• **Bacaan**:
____
Sinyal Lemah di Negeri Provider Pendidikan

Diterbitkan :

Di negeri ini, pendidikan sering terasa seperti jaringan seluler di pelosok — bar sinyal cuma satu, kadang hilang, kadang muncul lagi setelah ditendang. Guru, murid, dan sekolah seolah hidup dalam sistem komunikasi yang sering error, tapi terus dipaksakan “online”.

Kalau mau dibuat analogi:

Guru adalah sinyal.

Murid adalah pulsa.

Sekolah adalah provider.

Guru memancarkan gelombang ilmu, tapi kalau muridnya kehabisan pulsa motivasi, ya sinyalnya tak sampai. Sekolah pun bisa jadi provider yang jaringannya lemot: banyak slogan, tapi sering “maintenance”—rapat, laporan, dan proyek yang tak selesai-selesai.
____
• **Cuplikan Daftar**:
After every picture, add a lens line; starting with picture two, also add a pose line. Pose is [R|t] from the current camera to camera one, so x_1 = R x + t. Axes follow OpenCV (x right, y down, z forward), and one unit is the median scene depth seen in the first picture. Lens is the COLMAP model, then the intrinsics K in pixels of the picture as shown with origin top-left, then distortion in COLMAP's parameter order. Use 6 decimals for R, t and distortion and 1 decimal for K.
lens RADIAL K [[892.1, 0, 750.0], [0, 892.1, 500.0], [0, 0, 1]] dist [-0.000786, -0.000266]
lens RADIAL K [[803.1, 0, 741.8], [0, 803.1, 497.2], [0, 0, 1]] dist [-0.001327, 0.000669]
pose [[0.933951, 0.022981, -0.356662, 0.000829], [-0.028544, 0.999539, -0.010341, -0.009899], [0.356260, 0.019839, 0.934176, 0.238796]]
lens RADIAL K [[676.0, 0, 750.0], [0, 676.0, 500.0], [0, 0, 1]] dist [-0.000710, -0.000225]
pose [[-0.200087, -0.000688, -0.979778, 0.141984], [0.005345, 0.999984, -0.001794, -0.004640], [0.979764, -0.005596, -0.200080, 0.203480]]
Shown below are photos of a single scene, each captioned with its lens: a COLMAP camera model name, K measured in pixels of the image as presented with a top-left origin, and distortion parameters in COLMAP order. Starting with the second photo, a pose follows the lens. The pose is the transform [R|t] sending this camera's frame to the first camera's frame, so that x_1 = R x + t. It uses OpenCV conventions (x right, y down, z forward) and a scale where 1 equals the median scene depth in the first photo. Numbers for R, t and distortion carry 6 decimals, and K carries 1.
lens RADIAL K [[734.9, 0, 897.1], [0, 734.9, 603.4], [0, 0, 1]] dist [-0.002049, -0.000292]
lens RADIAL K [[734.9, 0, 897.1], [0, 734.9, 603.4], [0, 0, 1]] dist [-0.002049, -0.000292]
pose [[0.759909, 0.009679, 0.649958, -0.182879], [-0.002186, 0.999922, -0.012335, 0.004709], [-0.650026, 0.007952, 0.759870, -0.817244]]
____
• **Tindakan yang Diperlukan 1**: Dalam analogi pada bacaan, sekolah diibaratkan sebagai apa?
• **Tindakan yang Diperlukan 2**: Salin ulang isi bacaan tanpa perubahan, mulai dari "Sinyal Lemah di" terus ke bawah hingga "Murid adalah pulsa.".

• **Jawaban yang Diharapkan 1**: Sekolah diibaratkan sebagai provider.

• **Jawaban yang Diharapkan 2**:
Sinyal Lemah di Negeri Provider Pendidikan

Diterbitkan :

Di negeri ini, pendidikan sering terasa seperti jaringan seluler di pelosok — bar sinyal cuma satu, kadang hilang, kadang muncul lagi setelah ditendang. Guru, murid, dan sekolah seolah hidup dalam sistem komunikasi yang sering error, tapi terus dipaksakan “online”.

Kalau mau dibuat analogi:

Guru adalah sinyal.

Murid adalah pulsa.